== Task requirements ==
Rename "Pocket Watch" to "Fob Watch" everywhere in the extracted text of the items below and write that text out again with nothing else changed. Leave the pictures out.

Page images and their extracted text
[Start of Attachment]
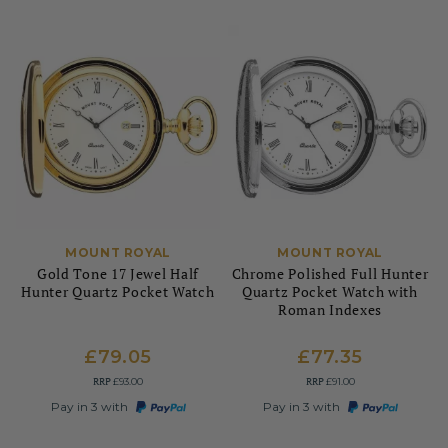
MOUNT ROYAL
MOUNT ROYAL
Gold Tone 17 Jewel Half
Chrome Polished Full Hunter
Hunter Quartz Pocket Watch
Quartz Pocket Watch with
Roman Indexes
£79.05
£77.35
RRP
RRP
£93.00
£91.00
Pay in 3 with
Pay in 3 with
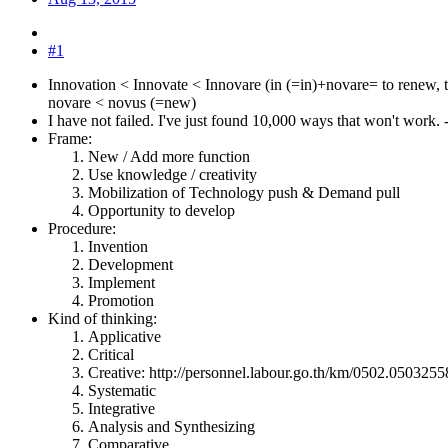
#1
Innovation < Innovate < Innovare (in (=in)+novare= to renew, 
novare < novus (=new)
I have not failed. I've just found 10,000 ways that won't work
Frame:
New / Add more function
Use knowledge / creativity
Mobilization of Technology push & Demand pull
Opportunity to develop
Procedure:
Invention
Development
Implement
Promotion
Kind of thinking:
Applicative
Critical
Creative: http://personnel.labour.go.th/km/0502.050325
Systematic
Integrative
Analysis and Synthesizing
Comparative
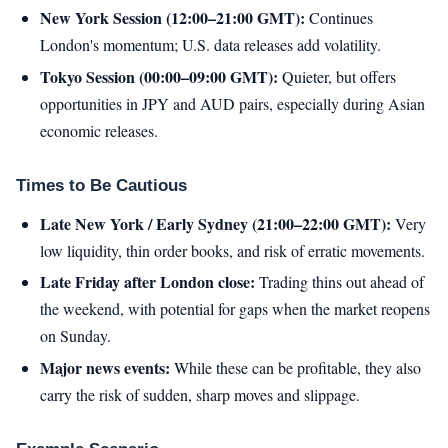
New York Session (12:00–21:00 GMT):
Continues
London's momentum; U.S. data releases add volatility.
Tokyo Session (00:00–09:00 GMT):
Quieter, but offers
opportunities in JPY and AUD pairs, especially during Asian
economic releases.
Times to Be Cautious
Late New York / Early Sydney (21:00–22:00 GMT):
Very
low liquidity, thin order books, and risk of erratic movements.
Late Friday after London close:
Trading thins out ahead of
the weekend, with potential for gaps when the market reopens
on Sunday.
Major news events:
While these can be profitable, they also
carry the risk of sudden, sharp moves and slippage.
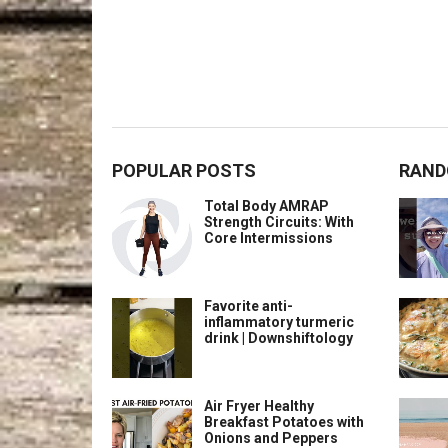
POPULAR POSTS
RAND
Total Body AMRAP
Strength Circuits: With
Core Intermissions
Favorite anti-
inflammatory turmeric
drink | Downshiftology
Air Fryer Healthy
Breakfast Potatoes with
Onions and Peppers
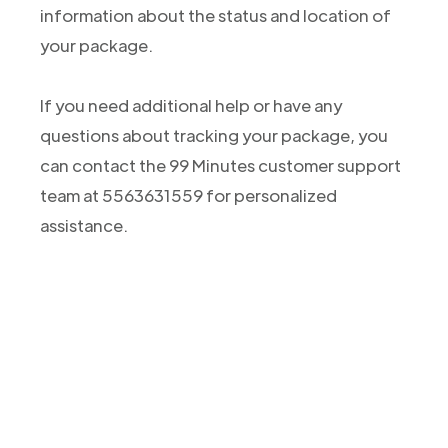
information about the status and location of
your package.
If you need additional help or have any
questions about tracking your package, you
can contact the 99 Minutes customer support
team at 5563631559 for personalized
assistance.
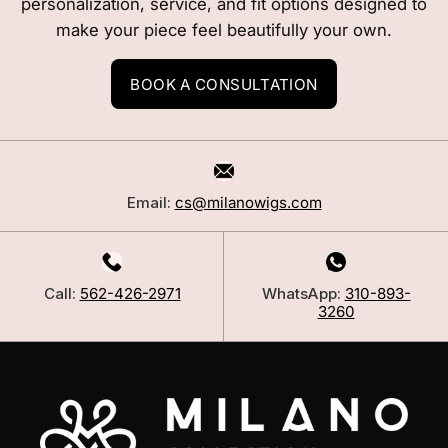
personalization, service, and fit options designed to
make your piece feel beautifully your own.
BOOK A CONSULTATION
Email:
cs@milanowigs.com
Call:
562-426-2971
WhatsApp:
310-893-
3260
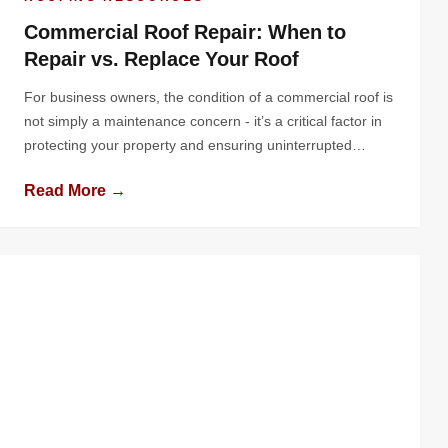
Commercial Roof Repair: When to
Repair vs. Replace Your Roof
For business owners, the condition of a commercial roof is
not simply a maintenance concern - it’s a critical factor in
protecting your property and ensuring uninterrupted
operations. The roof shields your building and its contents
Read More →
from harsh weather prevents water intrusion, and
contributes to overall energy efficiency. Yet, it’s often
overlooked until problems arise, potentially […]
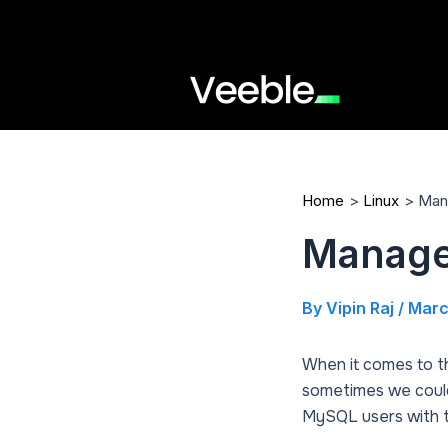
Skip
to
content
Home
Linux
Man
Manage
By
Vipin Raj
/
Marc
When it comes to 
sometimes we could n
MySQL users with th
[End of Attachment]
== Answer to this task ==
MOUNT ROYAL
MOUNT ROYAL
Gold Tone 17 Jewel Half
Chrome Polished Full Hunter
Hunter Quartz Fob Watch
Quartz Fob Watch with
Roman Indexes
£79.05
£77.35
RRP
RRP
£93.00
£91.00
Pay in 3 with
Pay in 3 with
#1
Innovation < Innovate < Innovare (in (=in)+novare= to renew, 
novare < novus (=new)
I have not failed. I've just found 10,000 ways that won't work
Frame:
New / Add more function
Use knowledge / creativity
Mobilization of Technology push & Demand pull
Opportunity to develop
Procedure:
Invention
Development
Implement
Promotion
Kind of thinking:
Applicative
Critical
Creative: http://personnel.labour.go.th/km/0502.050325
Systematic
Integrative
Analysis and Synthesizing
Comparative
New York Session (12:00–21:00 GMT):
Continues
London's momentum; U.S. data releases add volatility.
Tokyo Session (00:00–09:00 GMT):
Quieter, but offers
opportunities in JPY and AUD pairs, especially during Asian
economic releases.
Times to Be Cautious
Late New York / Early Sydney (21:00–22:00 GMT):
Very
low liquidity, thin order books, and risk of erratic movements.
Late Friday after London close:
Trading thins out ahead of
the weekend, with potential for gaps when the market reopens
on Sunday.
Major news events:
While these can be profitable, they also
carry the risk of sudden, sharp moves and slippage.
POPULAR POSTS
RAND
Total Body AMRAP
Strength Circuits: With
Core Intermissions
Favorite anti-
inflammatory turmeric
drink | Downshiftology
Air Fryer Healthy
Breakfast Potatoes with
Onions and Peppers
information about the status and location of
your package.
If you need additional help or have any
questions about tracking your package, you
can contact the 99 Minutes customer support
team at 5563631559 for personalized
assistance.
personalization, service, and fit options designed to
make your piece feel beautifully your own.
BOOK A CONSULTATION
Email:
cs@milanowigs.com
Call:
562-426-2971
WhatsApp:
310-893-
3260
Commercial Roof Repair: When to
Repair vs. Replace Your Roof
For business owners, the condition of a commercial roof is
not simply a maintenance concern - it’s a critical factor in
protecting your property and ensuring uninterrupted
operations. The roof shields your building and its contents
Read More →
from harsh weather prevents water intrusion, and
contributes to overall energy efficiency. Yet, it’s often
overlooked until problems arise, potentially […]
Skip
to
content
Home
Linux
Man
Manage
By
Vipin Raj
/
Marc
When it comes to 
sometimes we could n
MySQL users with th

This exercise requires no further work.